Historical Perspective. The Nashua River rail trail follows the former railroad route that ran from Worcester, MA to Portland, ME. I know this because there are many granite markers along the route, preserved by the trail committee. Below are photos of the same marker from different views. At this particular spot, Portland is 118 miles away to the north, while Worcester is only 29 miles away to the south. I have heard that conductors would use these markets to gauge the distance during their ride.
Water. Not surprisingly, there was a lot of water along the Nashua River rail trail. Here are a few photos of the water views from the trail.
In the photo above, I am heading south on the return to the trail head in Ayer, MA. This is a great stretch because the trail bisects this body of water. A few moments after I took this photo, while riding again, the water became visible on my left. This is a favorite place for walkers and cyclists to stop and rest and perhaps catch a glimpse of a bird, or duck or the splash of a fish. It is interesting to me how water seems to attracts both wildlife and people, drawing us all in. I took this photo because of the juxtaposition of the straight, horizontal line of the fence, with the vertical line of the trees, highlighted by the water in the background. I also liked how the fence on both sides of the trail seemed to vanish in the distance as they appeared to move close to each other.

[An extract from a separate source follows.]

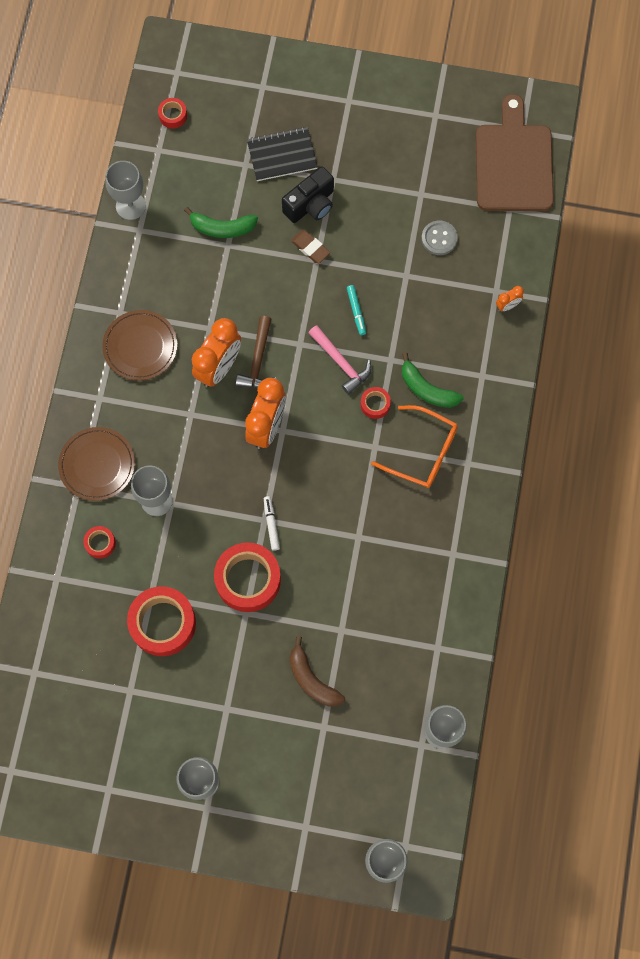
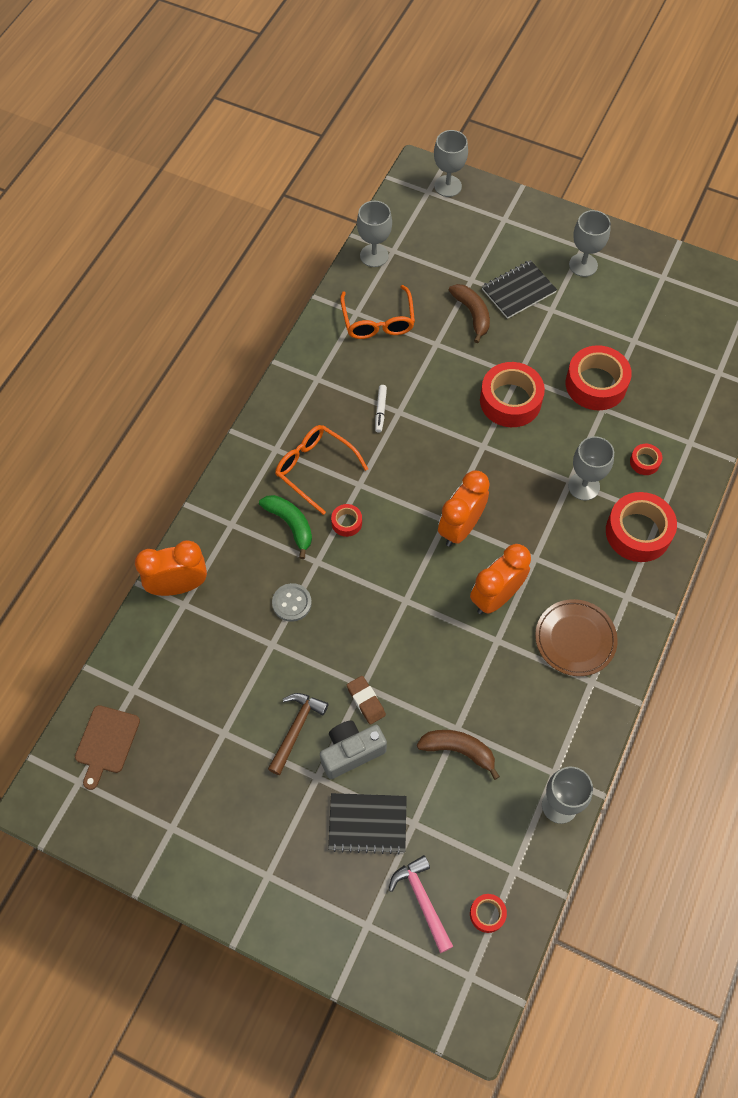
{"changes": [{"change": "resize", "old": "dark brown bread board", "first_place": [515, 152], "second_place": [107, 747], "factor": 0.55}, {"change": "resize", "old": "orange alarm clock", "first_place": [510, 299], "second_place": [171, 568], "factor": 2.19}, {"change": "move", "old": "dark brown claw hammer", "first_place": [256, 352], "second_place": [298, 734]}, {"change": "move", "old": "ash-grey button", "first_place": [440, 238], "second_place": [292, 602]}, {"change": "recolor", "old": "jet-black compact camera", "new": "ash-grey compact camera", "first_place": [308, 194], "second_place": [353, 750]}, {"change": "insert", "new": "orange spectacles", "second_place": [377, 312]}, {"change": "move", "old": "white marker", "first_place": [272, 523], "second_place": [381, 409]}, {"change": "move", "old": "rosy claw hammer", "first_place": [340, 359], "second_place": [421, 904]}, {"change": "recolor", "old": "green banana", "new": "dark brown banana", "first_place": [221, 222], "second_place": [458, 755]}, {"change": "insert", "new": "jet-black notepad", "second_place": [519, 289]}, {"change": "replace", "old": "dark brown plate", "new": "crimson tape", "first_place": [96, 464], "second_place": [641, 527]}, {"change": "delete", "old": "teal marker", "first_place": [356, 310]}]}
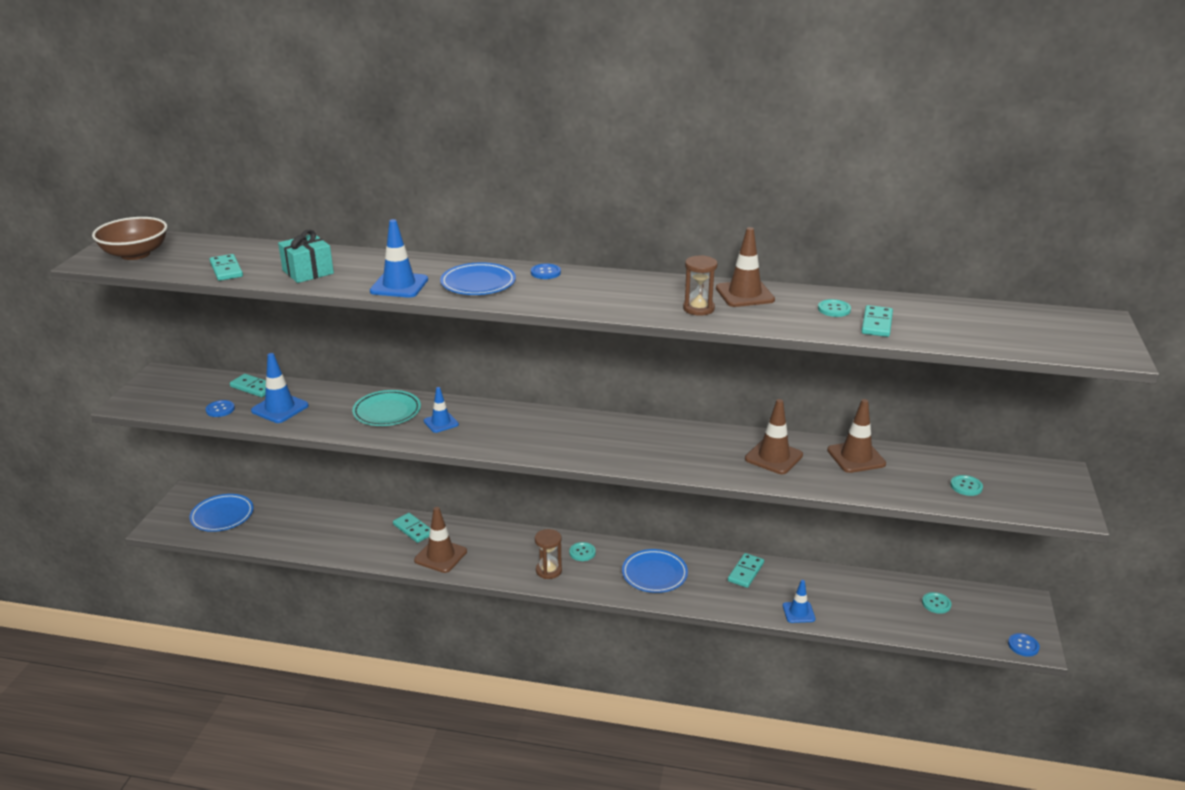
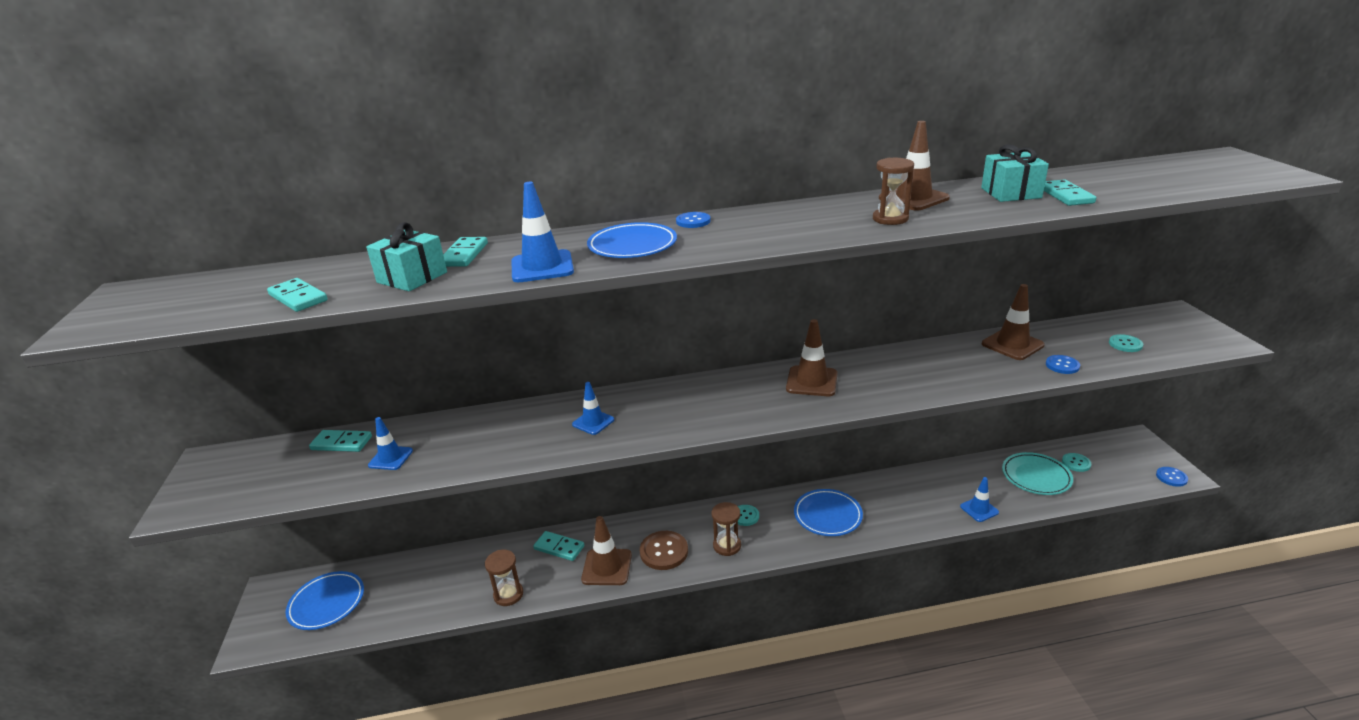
{"changes": [{"change": "resize", "old": "cobalt road cone", "first_place": [280, 388], "second_place": [390, 443], "factor": 0.65}, {"change": "move", "old": "teal domino tile", "first_place": [746, 570], "second_place": [465, 252]}, {"change": "insert", "new": "dark brown hourglass", "second_place": [504, 578]}, {"change": "insert", "new": "dark brown button", "second_place": [664, 550]}, {"change": "move", "old": "dark brown road cone", "first_place": [774, 436], "second_place": [811, 357]}, {"change": "replace", "old": "teal button", "new": "teal present", "first_place": [834, 308], "second_place": [1015, 173]}, {"change": "move", "old": "teal plate", "first_place": [386, 408], "second_place": [1037, 473]}, {"change": "move", "old": "cobalt button", "first_place": [220, 408], "second_place": [1063, 364]}, {"change": "delete", "old": "dark brown serving bowl", "first_place": [129, 238]}]}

In the photo above, you can see a beaver home in the middle of the pond, which is common site in New England. I was drawn to this view because of the ripples on the water, making the pond come alive with movement. The sun glinting off the water also caught my attention as I was riding. I only noticed this because I was deliberately looking to the side as I was riding today. This helped me to be mindful as I practiced being a careful observer.
At the end of my ride, I checked the app on my phone, which you can see in the image on the left. It shows that I traveled almost 16 miles in 1 hour 33 minutes.
It was a fun ride. When I finished, my body felt good. I felt both physically tired and emotionally exhilarated. My senses felt ‘full’ from the experience. I had seen, heard, felt and smelled many different things during the 93 minute ride.
I drove home with a smile on my face, my tired body sitting heavily in the driver’s seat, with my bike standing upright and swaying gently behind me in the rack on the bed of my truck.